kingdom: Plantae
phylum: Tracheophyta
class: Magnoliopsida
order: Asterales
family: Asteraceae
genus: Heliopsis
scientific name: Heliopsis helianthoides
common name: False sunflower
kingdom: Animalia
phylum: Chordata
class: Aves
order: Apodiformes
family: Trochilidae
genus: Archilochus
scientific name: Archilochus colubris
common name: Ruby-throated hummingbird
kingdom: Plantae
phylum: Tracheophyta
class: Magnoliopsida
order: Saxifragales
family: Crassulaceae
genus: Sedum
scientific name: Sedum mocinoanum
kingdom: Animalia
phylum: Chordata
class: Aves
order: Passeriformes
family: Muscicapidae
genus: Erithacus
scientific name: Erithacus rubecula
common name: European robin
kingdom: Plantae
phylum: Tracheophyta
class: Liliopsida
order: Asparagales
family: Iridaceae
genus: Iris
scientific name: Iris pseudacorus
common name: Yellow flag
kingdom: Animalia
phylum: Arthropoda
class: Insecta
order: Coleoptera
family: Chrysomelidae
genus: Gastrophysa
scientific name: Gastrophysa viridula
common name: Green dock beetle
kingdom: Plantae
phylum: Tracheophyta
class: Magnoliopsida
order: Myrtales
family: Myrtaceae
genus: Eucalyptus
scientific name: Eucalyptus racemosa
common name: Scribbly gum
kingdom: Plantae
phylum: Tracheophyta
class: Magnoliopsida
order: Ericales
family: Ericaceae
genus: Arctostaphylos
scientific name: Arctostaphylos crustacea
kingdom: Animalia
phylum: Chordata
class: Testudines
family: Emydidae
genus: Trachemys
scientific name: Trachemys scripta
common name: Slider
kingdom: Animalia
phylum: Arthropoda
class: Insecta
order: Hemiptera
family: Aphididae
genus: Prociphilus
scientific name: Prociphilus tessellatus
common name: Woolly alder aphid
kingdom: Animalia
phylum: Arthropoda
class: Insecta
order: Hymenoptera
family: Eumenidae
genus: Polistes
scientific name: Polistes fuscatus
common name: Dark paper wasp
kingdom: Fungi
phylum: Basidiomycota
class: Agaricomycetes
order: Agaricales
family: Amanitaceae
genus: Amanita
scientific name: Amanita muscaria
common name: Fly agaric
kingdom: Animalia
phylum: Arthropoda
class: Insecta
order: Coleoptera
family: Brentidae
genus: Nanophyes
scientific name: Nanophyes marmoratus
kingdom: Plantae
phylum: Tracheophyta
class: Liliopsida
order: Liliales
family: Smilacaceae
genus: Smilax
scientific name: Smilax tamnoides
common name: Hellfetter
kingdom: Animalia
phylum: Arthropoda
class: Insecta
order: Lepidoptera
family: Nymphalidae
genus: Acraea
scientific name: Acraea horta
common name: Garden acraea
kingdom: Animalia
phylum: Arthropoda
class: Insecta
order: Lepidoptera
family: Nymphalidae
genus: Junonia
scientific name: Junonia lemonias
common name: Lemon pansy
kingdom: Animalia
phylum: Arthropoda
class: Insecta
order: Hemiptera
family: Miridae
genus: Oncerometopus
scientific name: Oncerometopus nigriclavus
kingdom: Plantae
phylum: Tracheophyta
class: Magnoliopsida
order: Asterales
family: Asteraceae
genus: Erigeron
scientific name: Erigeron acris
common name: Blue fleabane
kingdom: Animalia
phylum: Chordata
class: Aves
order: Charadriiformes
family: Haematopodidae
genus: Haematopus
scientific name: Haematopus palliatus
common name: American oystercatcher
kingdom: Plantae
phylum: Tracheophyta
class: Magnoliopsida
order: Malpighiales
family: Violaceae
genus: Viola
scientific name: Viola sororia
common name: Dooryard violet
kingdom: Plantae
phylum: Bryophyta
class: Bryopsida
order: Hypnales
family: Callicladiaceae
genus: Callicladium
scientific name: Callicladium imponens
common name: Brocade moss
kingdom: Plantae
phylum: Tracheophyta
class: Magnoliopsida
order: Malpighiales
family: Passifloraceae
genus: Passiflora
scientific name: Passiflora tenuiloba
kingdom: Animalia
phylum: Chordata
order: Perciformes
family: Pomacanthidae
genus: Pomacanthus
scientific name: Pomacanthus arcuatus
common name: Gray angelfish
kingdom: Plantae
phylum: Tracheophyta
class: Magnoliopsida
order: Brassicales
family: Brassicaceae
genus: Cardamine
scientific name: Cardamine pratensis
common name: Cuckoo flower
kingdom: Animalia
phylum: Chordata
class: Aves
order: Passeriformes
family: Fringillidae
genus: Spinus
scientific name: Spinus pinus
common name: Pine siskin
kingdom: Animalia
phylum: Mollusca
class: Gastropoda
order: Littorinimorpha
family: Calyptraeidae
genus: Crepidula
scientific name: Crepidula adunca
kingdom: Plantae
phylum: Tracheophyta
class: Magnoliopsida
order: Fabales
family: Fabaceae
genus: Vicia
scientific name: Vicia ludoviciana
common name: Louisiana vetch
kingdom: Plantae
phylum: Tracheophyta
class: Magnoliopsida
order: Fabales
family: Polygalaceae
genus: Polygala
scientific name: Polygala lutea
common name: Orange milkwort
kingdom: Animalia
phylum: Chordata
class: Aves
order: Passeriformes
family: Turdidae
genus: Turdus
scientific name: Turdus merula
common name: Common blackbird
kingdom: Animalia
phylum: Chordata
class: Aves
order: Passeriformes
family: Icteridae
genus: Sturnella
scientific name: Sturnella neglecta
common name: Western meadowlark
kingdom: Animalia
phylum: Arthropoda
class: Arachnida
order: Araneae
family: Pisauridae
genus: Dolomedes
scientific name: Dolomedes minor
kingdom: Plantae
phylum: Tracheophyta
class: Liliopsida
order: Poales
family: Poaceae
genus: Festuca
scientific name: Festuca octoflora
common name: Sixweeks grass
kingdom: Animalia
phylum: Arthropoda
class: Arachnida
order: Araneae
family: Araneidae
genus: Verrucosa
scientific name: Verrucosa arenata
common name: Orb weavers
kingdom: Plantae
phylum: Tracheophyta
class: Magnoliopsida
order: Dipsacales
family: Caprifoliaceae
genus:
________________________________________
Please copy every line above word for word, keeping the same order.

kingdom: Plantae
phylum: Tracheophyta
class: Magnoliopsida
order: Asterales
family: Asteraceae
genus: Heliopsis
scientific name: Heliopsis helianthoides
common name: False sunflower
kingdom: Animalia
phylum: Chordata
class: Aves
order: Apodiformes
family: Trochilidae
genus: Archilochus
scientific name: Archilochus colubris
common name: Ruby-throated hummingbird
kingdom: Plantae
phylum: Tracheophyta
class: Magnoliopsida
order: Saxifragales
family: Crassulaceae
genus: Sedum
scientific name: Sedum mocinoanum
kingdom: Animalia
phylum: Chordata
class: Aves
order: Passeriformes
family: Muscicapidae
genus: Erithacus
scientific name: Erithacus rubecula
common name: European robin
kingdom: Plantae
phylum: Tracheophyta
class: Liliopsida
order: Asparagales
family: Iridaceae
genus: Iris
scientific name: Iris pseudacorus
common name: Yellow flag
kingdom: Animalia
phylum: Arthropoda
class: Insecta
order: Coleoptera
family: Chrysomelidae
genus: Gastrophysa
scientific name: Gastrophysa viridula
common name: Green dock beetle
kingdom: Plantae
phylum: Tracheophyta
class: Magnoliopsida
order: Myrtales
family: Myrtaceae
genus: Eucalyptus
scientific name: Eucalyptus racemosa
common name: Scribbly gum
kingdom: Plantae
phylum: Tracheophyta
class: Magnoliopsida
order: Ericales
family: Ericaceae
genus: Arctostaphylos
scientific name: Arctostaphylos crustacea
kingdom: Animalia
phylum: Chordata
class: Testudines
family: Emydidae
genus: Trachemys
scientific name: Trachemys scripta
common name: Slider
kingdom: Animalia
phylum: Arthropoda
class: Insecta
order: Hemiptera
family: Aphididae
genus: Prociphilus
scientific name: Prociphilus tessellatus
common name: Woolly alder aphid
kingdom: Animalia
phylum: Arthropoda
class: Insecta
order: Hymenoptera
family: Eumenidae
genus: Polistes
scientific name: Polistes fuscatus
common name: Dark paper wasp
kingdom: Fungi
phylum: Basidiomycota
class: Agaricomycetes
order: Agaricales
family: Amanitaceae
genus: Amanita
scientific name: Amanita muscaria
common name: Fly agaric
kingdom: Animalia
phylum: Arthropoda
class: Insecta
order: Coleoptera
family: Brentidae
genus: Nanophyes
scientific name: Nanophyes marmoratus
kingdom: Plantae
phylum: Tracheophyta
class: Liliopsida
order: Liliales
family: Smilacaceae
genus: Smilax
scientific name: Smilax tamnoides
common name: Hellfetter
kingdom: Animalia
phylum: Arthropoda
class: Insecta
order: Lepidoptera
family: Nymphalidae
genus: Acraea
scientific name: Acraea horta
common name: Garden acraea
kingdom: Animalia
phylum: Arthropoda
class: Insecta
order: Lepidoptera
family: Nymphalidae
genus: Junonia
scientific name: Junonia lemonias
common name: Lemon pansy
kingdom: Animalia
phylum: Arthropoda
class: Insecta
order: Hemiptera
family: Miridae
genus: Oncerometopus
scientific name: Oncerometopus nigriclavus
kingdom: Plantae
phylum: Tracheophyta
class: Magnoliopsida
order: Asterales
family: Asteraceae
genus: Erigeron
scientific name: Erigeron acris
common name: Blue fleabane
kingdom: Animalia
phylum: Chordata
class: Aves
order: Charadriiformes
family: Haematopodidae
genus: Haematopus
scientific name: Haematopus palliatus
common name: American oystercatcher
kingdom: Plantae
phylum: Tracheophyta
class: Magnoliopsida
order: Malpighiales
family: Violaceae
genus: Viola
scientific name: Viola sororia
common name: Dooryard violet
kingdom: Plantae
phylum: Bryophyta
class: Bryopsida
order: Hypnales
family: Callicladiaceae
genus: Callicladium
scientific name: Callicladium imponens
common name: Brocade moss
kingdom: Plantae
phylum: Tracheophyta
class: Magnoliopsida
order: Malpighiales
family: Passifloraceae
genus: Passiflora
scientific name: Passiflora tenuiloba
kingdom: Animalia
phylum: Chordata
order: Perciformes
family: Pomacanthidae
genus: Pomacanthus
scientific name: Pomacanthus arcuatus
common name: Gray angelfish
kingdom: Plantae
phylum: Tracheophyta
class: Magnoliopsida
order: Brassicales
family: Brassicaceae
genus: Cardamine
scientific name: Cardamine pratensis
common name: Cuckoo flower
kingdom: Animalia
phylum: Chordata
class: Aves
order: Passeriformes
family: Fringillidae
genus: Spinus
scientific name: Spinus pinus
common name: Pine siskin
kingdom: Animalia
phylum: Mollusca
class: Gastropoda
order: Littorinimorpha
family: Calyptraeidae
genus: Crepidula
scientific name: Crepidula adunca
kingdom: Plantae
phylum: Tracheophyta
class: Magnoliopsida
order: Fabales
family: Fabaceae
genus: Vicia
scientific name: Vicia ludoviciana
common name: Louisiana vetch
kingdom: Plantae
phylum: Tracheophyta
class: Magnoliopsida
order: Fabales
family: Polygalaceae
genus: Polygala
scientific name: Polygala lutea
common name: Orange milkwort
kingdom: Animalia
phylum: Chordata
class: Aves
order: Passeriformes
family: Turdidae
genus: Turdus
scientific name: Turdus merula
common name: Common blackbird
kingdom: Animalia
phylum: Chordata
class: Aves
order: Passeriformes
family: Icteridae
genus: Sturnella
scientific name: Sturnella neglecta
common name: Western meadowlark
kingdom: Animalia
phylum: Arthropoda
class: Arachnida
order: Araneae
family: Pisauridae
genus: Dolomedes
scientific name: Dolomedes minor
kingdom: Plantae
phylum: Tracheophyta
class: Liliopsida
order: Poales
family: Poaceae
genus: Festuca
scientific name: Festuca octoflora
common name: Sixweeks grass
kingdom: Animalia
phylum: Arthropoda
class: Arachnida
order: Araneae
family: Araneidae
genus: Verrucosa
scientific name: Verrucosa arenata
common name: Orb weavers
kingdom: Plantae
phylum: Tracheophyta
class: Magnoliopsida
order: Dipsacales
family: Caprifoliaceae
genus:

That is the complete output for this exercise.